Last Wednesday, the National Trust for Historic Preservation released a report demonstrating something some will find counterintuitive or even dubious, but which many of us in the historic preservation field have thought for years: reusing existing buildings almost always offers more environmental savings than demolition and new construction.

  • A new, high-performance building needs between 10-80 years, depending on the building type and where it is built, to offset the environmental impact of its construction.
  • In comparing new and retrofitted buildings ofsimilar size, function, and performance, energy savings in retrofitted buildings ranged from 4-46 percent higher than new construction.
  • The benefits of retrofitting and reusing existing buildings are even more pronounced in regions powered by coal and that experience wider climate variations.

old is eco-friendly

As you might expect, the preservation community is excited by these findings. But urbanists, environmentalists, the mainstream media, and government are taking notice as well. The buzz is palpable.
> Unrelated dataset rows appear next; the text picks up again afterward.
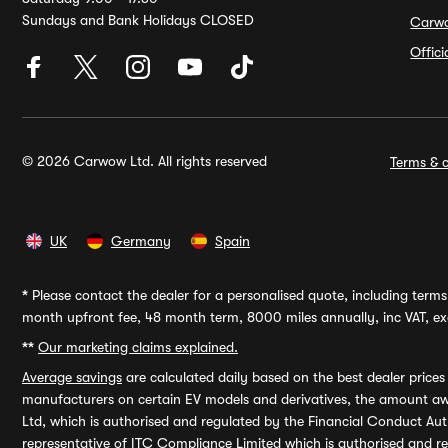
Sundays and Bank Holidays CLOSED
Carw
Offic
© 2026 Carwow Ltd. All rights reserved
Terms & c
UK
Germany
Spain
*
Please contact the dealer for a personalised quote, including terms 
month upfront fee, 48 month term, 8000 miles annually, inc VAT, exc
**
Our marketing claims explained.
Average savings
are calculated daily based on the best dealer price
manufacturers on certain EV models and derivatives, the amount awa
Ltd, which is authorised and regulated by the Financial Conduct Auth
representative of ITC Compliance Limited which is authorised and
The marketplace has responded too. The United States Green Building Council, the organization behind the LEED environmental certification program, recently announced that LEED certification of existing buildings has surpassed that for new building construction.
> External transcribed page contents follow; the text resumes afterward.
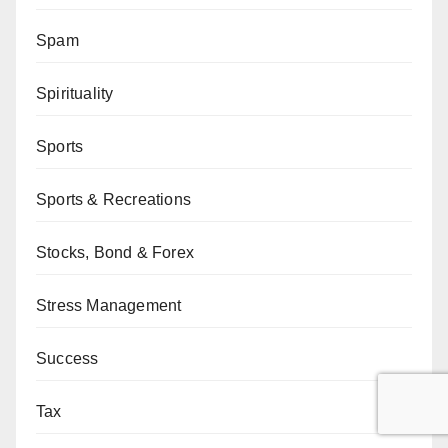
Spam
Spirituality
Sports
Sports & Recreations
Stocks, Bond & Forex
Stress Management
Success
Tax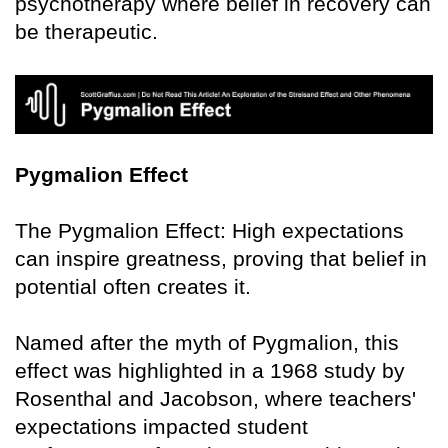
psychotherapy where belief in recovery can
be therapeutic.
Pygmalion Effect
The Pygmalion Effect: High expectations
can inspire greatness, proving that belief in
potential often creates it.
Named after the myth of Pygmalion, this
effect was highlighted in a 1968 study by
Rosenthal and Jacobson, where teachers'
expectations impacted student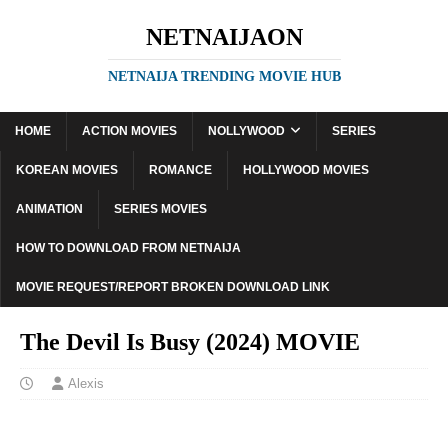
NETNAIJAON
NETNAIJA TRENDING MOVIE HUB
HOME
ACTION MOVIES
NOLLYWOOD
SERIES
KOREAN MOVIES
ROMANCE
HOLLYWOOD MOVIES
ANIMATION
SERIES MOVIES
HOW TO DOWNLOAD FROM NETNAIJA
MOVIE REQUEST/REPORT BROKEN DOWNLOAD LINK
The Devil Is Busy (2024) MOVIE
Alexis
The US government estimates that each year approximately 1 billion square feet of existing building stock is demolished and replaced, while the Brookings Institution suggests that one-quarter of existing building stock–fully 82 billion square feet–will be demolished and replaced between 2005 and 2030. That is a lot of construction debris going into landfills. But even if all of these new buildings are high-performing, we will not be able to build our way out of our carbon dependency.
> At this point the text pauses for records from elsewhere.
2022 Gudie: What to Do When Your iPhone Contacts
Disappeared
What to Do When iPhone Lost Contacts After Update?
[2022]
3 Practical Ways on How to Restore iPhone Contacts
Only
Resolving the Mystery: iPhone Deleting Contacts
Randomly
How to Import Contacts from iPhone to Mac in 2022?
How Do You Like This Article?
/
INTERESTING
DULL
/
save me and save the earth

As the Trust’s study demonstrates, taking advantage of our existing building stock must be central to our efforts to meet carbon reduction targets and address climate change. In addition to considering the cultural and economic arguments for preserving old or historic buildings, environmental factors should be considered.

Maybe, just maybe, these findings may broaden the circle of people who see value in our existing building stock.